Reporting for Reuters, Deborah Lutterbeck notes the relationship between cessation of violence in Iraq and the Bush Administration's weighing the potential for troop reductions based on that [1].
It must be strange for any mind that keeps score and wants always to even or better it to find in the clinical metrics of America's military an impartial measurement meaningless to personal investment.
Assessing "level of violence"--within quotes here to set it off as an empirical variable--in a war zone would be like counting hits and strike-outs at a baseball game without credit to one team or another. Although ascription surely exists in the field records, it would seem the level of violence, without fingerpointing, has been made the one pure variable by which to measure coalition progress in Iraq.
The cessation of violence in conflict may open the way to more robust and more widely distributed humanitarian aide, resettlement, and development--an abundance of good and necessary things separated from association with dueling (and scorekeeping and score settling) camps.
In a war on a behavior, which is the "War on Terror", violence itself may become more the target of intelligence and military effort than enemy affiliation. Shutting down the means to and allaying the results of violence migrates the platform for conflict back to struggle through language, literature, and psychology: better violence in the head, which may be ascribed to and abetted by cultural systems and technologies, than blood in the streets.

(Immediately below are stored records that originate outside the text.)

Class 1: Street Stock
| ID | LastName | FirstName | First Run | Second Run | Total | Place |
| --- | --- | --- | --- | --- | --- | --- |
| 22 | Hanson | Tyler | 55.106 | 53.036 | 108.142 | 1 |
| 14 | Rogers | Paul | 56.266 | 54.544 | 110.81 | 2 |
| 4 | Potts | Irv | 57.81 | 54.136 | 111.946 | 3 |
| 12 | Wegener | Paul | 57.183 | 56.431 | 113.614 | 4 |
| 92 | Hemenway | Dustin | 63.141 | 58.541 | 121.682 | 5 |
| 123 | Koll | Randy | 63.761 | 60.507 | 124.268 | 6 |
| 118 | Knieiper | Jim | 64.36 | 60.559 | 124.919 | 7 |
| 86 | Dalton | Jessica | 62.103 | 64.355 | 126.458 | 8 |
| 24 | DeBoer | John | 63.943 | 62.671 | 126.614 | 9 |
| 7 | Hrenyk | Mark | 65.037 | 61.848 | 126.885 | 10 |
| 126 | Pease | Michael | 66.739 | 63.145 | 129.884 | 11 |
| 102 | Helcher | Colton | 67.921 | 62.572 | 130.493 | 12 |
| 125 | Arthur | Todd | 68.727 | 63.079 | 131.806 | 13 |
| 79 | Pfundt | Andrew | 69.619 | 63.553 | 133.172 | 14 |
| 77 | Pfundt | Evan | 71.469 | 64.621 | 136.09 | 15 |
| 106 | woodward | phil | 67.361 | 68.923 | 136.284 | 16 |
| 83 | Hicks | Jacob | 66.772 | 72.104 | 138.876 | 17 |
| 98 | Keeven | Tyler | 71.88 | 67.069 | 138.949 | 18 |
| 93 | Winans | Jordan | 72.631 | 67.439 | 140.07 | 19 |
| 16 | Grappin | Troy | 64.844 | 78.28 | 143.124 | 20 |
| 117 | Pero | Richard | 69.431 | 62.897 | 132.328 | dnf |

Were the same index applied in Mogadishu, it would be evident, probably, that Somalia's anarchic violence has most to do with the adventure into competitive aggression and related states of mind. The "Islamic Small Wars" often involve youthful and romantic battle groups--the students at Lal Masjid all dressed up to thrill (one another) and kill (with wood-stocked Kalashnikov); the vigorous landing party at Nahr al-Bared; the Sha'bob pulling off raids (but not quite hanging around and putting down roots) in Somalia--and they are in their preparations and talk beautiful and glorious for that.
It's what happens next to old men, women, and children, to an audience at a cinema, brothers watching a soccer match, passersby on a street corner, aide workers risking their lives (tautological, that) to dole out food and medicine to strangers that spells what violence accomplishes. Those murdered in the name of Allah lay in many places throughout Islam, and not one competing party has much, if anything, of permanence to brag for it.
They--whoever--took the town, but then the army (name any) took it back.
The bomb destroyed a hundred lives, but cars and pedestrians pass by on the same street corner a day later, more worried about the change in odds and not much, if at all, about their perception of The All or their place in relation to the Divine.
With each passing day, violence in conflicted cultures proves less a prod and more a distraction: truth to tell, it may be enough for anyone just getting between home, market, and work without incident--for that, one may rightfully thank an Almighty.
Reference
1. Lutterbeck, Deborah. "Bush keeps troop cuts open." Reuters, August 1, 2008.